You became someone’s facebook friend expecting professional information related to your field. Then that sort of information got replaced by “a lot of posts that [you were] not interested in (fashion, glamour)” and, as a result, you “quickly unfriended” that person.
There is no obligation to initiate or to maintain a “friendship” with anyone on any social media platform.
Nothing wrong was done at all: a person can post professional business information one day on social media and then fashion and glamour garbage the next if that’s what he or she desires, and you can be that person’s “friend” one day and then “unfriend” him or her the next day if that’s what you desire.
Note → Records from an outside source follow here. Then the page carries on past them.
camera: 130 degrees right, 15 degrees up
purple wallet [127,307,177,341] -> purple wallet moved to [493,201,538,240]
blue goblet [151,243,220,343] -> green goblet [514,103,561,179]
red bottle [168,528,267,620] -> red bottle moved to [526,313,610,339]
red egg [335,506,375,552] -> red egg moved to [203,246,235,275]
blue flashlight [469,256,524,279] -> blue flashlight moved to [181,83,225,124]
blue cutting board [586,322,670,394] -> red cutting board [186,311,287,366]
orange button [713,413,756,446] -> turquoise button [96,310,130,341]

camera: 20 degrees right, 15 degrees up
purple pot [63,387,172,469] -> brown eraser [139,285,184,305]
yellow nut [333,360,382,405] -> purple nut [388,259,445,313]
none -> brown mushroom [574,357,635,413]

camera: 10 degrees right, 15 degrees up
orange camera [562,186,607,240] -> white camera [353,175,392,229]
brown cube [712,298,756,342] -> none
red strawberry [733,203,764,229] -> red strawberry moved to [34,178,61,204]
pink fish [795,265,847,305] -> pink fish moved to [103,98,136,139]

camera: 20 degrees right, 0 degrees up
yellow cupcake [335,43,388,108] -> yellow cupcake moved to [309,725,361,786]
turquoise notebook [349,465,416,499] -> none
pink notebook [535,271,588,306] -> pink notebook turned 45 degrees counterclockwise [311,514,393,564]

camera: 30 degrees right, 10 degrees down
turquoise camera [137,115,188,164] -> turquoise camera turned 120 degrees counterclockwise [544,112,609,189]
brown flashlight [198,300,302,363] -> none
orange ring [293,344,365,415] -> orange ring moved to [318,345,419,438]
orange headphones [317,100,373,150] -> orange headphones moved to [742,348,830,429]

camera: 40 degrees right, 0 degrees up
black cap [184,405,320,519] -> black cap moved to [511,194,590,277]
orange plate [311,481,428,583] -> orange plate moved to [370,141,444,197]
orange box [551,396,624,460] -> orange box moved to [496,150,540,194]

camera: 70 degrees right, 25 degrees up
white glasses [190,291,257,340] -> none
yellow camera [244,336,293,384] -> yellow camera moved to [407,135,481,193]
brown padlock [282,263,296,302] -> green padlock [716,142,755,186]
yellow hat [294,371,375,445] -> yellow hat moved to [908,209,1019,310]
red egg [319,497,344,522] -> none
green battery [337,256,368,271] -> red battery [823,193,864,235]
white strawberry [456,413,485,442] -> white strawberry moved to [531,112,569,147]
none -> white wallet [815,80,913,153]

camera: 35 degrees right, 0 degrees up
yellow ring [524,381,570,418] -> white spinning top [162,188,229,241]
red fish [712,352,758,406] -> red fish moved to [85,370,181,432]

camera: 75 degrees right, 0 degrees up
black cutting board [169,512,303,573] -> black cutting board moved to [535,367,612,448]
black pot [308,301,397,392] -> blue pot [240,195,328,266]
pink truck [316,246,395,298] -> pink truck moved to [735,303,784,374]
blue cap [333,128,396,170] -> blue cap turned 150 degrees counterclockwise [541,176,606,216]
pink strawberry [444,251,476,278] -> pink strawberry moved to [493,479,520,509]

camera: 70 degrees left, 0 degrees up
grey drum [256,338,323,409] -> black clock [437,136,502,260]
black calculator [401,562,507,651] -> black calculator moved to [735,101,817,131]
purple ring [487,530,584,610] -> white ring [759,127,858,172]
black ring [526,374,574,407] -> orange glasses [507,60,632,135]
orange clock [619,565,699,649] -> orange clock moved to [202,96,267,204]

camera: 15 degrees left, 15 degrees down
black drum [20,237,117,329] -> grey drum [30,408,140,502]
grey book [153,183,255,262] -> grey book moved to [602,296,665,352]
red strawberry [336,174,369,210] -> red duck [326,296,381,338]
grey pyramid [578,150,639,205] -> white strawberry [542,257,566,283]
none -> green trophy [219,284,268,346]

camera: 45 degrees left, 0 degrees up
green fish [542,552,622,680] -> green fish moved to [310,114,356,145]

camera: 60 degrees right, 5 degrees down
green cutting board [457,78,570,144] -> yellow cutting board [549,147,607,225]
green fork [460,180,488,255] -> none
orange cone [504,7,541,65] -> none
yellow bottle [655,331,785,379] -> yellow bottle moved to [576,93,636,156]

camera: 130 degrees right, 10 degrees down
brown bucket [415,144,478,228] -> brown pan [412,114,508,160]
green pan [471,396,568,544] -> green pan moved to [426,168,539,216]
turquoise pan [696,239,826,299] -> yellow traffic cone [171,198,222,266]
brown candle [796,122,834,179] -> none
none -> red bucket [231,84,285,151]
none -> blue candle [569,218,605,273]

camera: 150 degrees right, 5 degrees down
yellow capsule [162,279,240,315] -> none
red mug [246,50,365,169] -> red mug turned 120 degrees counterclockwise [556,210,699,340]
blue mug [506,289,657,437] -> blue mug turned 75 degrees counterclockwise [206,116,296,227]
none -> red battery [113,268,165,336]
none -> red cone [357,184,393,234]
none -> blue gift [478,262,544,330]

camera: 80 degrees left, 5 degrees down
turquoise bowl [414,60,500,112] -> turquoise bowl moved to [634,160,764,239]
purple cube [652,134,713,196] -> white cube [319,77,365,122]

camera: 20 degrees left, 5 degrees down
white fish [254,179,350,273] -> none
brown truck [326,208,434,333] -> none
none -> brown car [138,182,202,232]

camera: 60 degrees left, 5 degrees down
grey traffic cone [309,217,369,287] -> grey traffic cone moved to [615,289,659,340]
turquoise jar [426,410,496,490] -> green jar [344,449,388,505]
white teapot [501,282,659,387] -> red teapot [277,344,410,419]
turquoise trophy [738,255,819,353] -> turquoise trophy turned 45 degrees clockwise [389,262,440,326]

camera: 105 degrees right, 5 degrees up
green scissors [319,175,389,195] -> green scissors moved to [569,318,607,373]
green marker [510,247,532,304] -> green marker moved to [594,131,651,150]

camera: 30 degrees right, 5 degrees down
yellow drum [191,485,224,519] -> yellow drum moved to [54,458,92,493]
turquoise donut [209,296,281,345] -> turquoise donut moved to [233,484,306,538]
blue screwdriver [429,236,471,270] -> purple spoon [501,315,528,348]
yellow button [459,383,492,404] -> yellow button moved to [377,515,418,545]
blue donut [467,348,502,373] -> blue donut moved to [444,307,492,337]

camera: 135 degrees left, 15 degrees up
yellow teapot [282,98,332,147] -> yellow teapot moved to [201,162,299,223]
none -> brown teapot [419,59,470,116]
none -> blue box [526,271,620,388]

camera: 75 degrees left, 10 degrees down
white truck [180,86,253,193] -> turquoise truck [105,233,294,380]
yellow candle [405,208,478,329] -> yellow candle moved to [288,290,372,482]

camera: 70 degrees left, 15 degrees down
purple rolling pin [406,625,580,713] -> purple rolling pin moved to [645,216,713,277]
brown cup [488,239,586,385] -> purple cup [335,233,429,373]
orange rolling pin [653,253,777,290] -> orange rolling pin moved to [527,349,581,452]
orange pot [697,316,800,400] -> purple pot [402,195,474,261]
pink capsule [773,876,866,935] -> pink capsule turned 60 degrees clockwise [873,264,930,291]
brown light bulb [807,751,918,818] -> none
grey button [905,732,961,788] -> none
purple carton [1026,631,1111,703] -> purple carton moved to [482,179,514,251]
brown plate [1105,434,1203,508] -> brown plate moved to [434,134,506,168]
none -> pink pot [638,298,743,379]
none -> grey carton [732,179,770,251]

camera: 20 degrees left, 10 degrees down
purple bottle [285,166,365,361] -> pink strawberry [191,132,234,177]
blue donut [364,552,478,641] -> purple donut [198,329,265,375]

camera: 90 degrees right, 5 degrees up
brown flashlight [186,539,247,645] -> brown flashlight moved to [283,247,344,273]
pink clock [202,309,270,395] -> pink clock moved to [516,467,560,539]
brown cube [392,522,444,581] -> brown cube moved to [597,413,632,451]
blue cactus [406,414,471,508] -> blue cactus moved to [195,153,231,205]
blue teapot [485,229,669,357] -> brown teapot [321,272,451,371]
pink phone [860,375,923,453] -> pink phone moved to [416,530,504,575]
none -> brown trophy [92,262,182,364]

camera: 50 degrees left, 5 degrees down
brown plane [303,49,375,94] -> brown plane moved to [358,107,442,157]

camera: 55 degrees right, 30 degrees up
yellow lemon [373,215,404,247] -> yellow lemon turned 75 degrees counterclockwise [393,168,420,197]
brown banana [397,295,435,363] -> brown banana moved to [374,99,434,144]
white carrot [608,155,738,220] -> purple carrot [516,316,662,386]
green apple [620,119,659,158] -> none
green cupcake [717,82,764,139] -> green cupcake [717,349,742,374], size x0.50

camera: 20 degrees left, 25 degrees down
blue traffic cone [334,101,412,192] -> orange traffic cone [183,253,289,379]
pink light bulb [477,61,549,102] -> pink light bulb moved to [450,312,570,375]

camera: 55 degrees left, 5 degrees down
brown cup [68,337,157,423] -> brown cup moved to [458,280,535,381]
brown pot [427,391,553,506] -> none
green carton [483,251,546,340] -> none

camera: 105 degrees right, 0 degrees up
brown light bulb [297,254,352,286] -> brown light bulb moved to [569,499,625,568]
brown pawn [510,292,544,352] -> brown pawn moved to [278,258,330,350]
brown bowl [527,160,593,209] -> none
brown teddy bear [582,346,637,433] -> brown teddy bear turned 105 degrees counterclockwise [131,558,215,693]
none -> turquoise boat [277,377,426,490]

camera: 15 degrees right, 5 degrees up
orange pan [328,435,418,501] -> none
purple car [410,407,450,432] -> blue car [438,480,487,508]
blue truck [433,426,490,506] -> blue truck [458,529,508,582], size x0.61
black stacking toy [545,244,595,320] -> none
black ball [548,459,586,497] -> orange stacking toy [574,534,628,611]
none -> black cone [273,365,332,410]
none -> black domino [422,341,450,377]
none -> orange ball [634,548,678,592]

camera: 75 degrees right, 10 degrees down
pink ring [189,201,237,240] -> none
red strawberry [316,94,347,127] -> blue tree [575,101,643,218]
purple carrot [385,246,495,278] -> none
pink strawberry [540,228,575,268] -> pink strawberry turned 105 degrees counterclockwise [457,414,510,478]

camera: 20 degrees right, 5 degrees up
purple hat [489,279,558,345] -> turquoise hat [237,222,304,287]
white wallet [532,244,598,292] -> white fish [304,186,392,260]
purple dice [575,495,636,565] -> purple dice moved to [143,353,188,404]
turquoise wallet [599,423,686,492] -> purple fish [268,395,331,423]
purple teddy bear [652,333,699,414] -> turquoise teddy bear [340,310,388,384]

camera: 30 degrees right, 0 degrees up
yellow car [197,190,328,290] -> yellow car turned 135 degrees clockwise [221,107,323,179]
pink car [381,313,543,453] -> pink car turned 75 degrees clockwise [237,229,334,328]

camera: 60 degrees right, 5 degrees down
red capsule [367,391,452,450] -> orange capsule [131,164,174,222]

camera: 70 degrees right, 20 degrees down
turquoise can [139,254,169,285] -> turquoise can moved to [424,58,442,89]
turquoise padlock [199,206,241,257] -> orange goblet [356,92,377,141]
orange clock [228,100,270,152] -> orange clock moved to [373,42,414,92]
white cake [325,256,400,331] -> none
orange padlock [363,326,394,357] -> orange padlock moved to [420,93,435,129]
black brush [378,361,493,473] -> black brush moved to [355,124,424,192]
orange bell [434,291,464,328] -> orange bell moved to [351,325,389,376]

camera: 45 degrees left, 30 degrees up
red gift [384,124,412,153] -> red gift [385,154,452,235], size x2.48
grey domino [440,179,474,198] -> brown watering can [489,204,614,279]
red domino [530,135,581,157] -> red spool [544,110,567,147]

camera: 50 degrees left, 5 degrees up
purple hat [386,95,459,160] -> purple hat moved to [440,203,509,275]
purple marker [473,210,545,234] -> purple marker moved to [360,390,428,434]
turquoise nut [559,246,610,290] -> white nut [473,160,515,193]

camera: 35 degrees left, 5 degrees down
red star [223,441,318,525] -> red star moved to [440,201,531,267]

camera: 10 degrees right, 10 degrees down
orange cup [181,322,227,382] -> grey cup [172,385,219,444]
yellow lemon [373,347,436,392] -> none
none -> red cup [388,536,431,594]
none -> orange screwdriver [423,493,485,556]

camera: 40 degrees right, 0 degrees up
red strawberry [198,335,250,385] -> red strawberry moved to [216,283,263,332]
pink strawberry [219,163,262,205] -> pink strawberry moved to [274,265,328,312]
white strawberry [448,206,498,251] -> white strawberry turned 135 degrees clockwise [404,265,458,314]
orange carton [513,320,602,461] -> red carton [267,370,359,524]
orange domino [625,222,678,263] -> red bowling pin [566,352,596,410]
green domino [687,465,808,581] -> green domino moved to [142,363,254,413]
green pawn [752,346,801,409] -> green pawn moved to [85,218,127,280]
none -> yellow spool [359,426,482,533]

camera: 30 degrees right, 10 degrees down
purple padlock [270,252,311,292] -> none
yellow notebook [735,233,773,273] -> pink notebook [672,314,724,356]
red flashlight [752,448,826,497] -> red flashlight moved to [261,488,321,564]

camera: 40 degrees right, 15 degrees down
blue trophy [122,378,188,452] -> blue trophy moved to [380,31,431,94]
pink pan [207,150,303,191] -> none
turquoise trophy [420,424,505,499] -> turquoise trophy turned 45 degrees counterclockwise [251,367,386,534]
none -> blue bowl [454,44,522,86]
There is no obligation to initiate or to maintain a “friendship” with anyone on any social media platform.
Question:
My husband and I have our medical insurance through a Medicare Advantage insurance plan…. our plan offers gift cards when a member participates in certain “best practices” such as having an annual flu shot, an annual physical or a mammogram. When I recently called to request a $50 gift card … my husband became extremely angry and told me to cancel my request. He insisted that by requesting these gift cards I was participating in the high cost of medical insurance. I told him he was being ridiculous and refused to do so….
Correct answer:
Your ethical obligation to your insurance company is to follow correct procedures and to avoid insurance fraud. Taking advantage of the gift card program for “best practices” is the correct procedure, so you are right to obtain the benefit from it.
Insurance companies benefit by spending less money on preventable costs, and it is totally normal for them to pass some of those savings along to their customers. Sometimes this is done through lower premiums, and sometimes it’s through things like gift cards. Lower premiums are preferable, but gift cards are acceptable too. Your husband is probably senile.
Question:
I am a physician practicing in a state where marijuana is legal, both medicinally and recreationally. I will occasionally receive a bottle of wine from a patient as a token of gratitude. Recently, I was offered some marijuana by a patient for this reason. I did not accept, but would it have been wrong if I had?
Correct answer:
Morally, there is no difference between alcohol and cannabis. If there were a moral difference, cannabis would be less morally problematic than alcohol, because it is less harmful to one’s health.
Ethically, I do wonder about doctors accepting gifts from patients, but if the relevant professional bodies don’t have a problem with doctors accepting gifts of alcohol, I can not see any reason for them not to accept gifts of cannabis.